Task objective: Restate exactly, and only, the lines from the one with "folgenden Datenschutzerklärung." through the end of the data, with both of those end lines kept. Drop any pictures.

(Listed records begins)

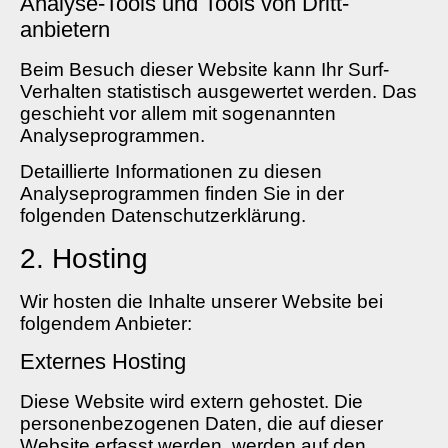
Analyse-Tools und Tools von Dritt­
anbietern
Beim Besuch dieser Website kann Ihr Surf-
Verhalten statistisch ausgewertet werden. Das
geschieht vor allem mit sogenannten
Analyseprogrammen.
Detaillierte Informationen zu diesen
Analyseprogrammen finden Sie in der
folgenden Datenschutzerklärung.
2. Hosting
Wir hosten die Inhalte unserer Website bei
folgendem Anbieter:
Externes Hosting
Diese Website wird extern gehostet. Die
personenbezogenen Daten, die auf dieser
Website erfasst werden, werden auf den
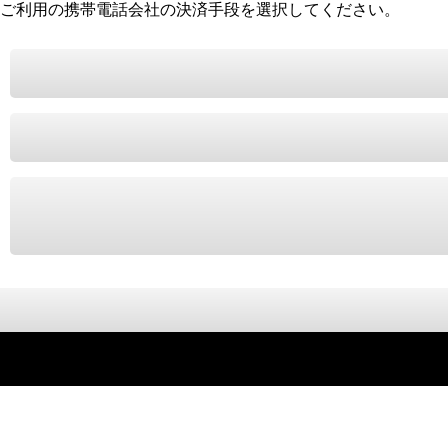
ご利用の携帯電話会社の決済手段を選択してください。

(Listed records ends)

Result:
folgenden Datenschutzerklärung.
2. Hosting
Wir hosten die Inhalte unserer Website bei
folgendem Anbieter:
Externes Hosting
Diese Website wird extern gehostet. Die
personenbezogenen Daten, die auf dieser
Website erfasst werden, werden auf den
ご利用の携帯電話会社の決済手段を選択してください。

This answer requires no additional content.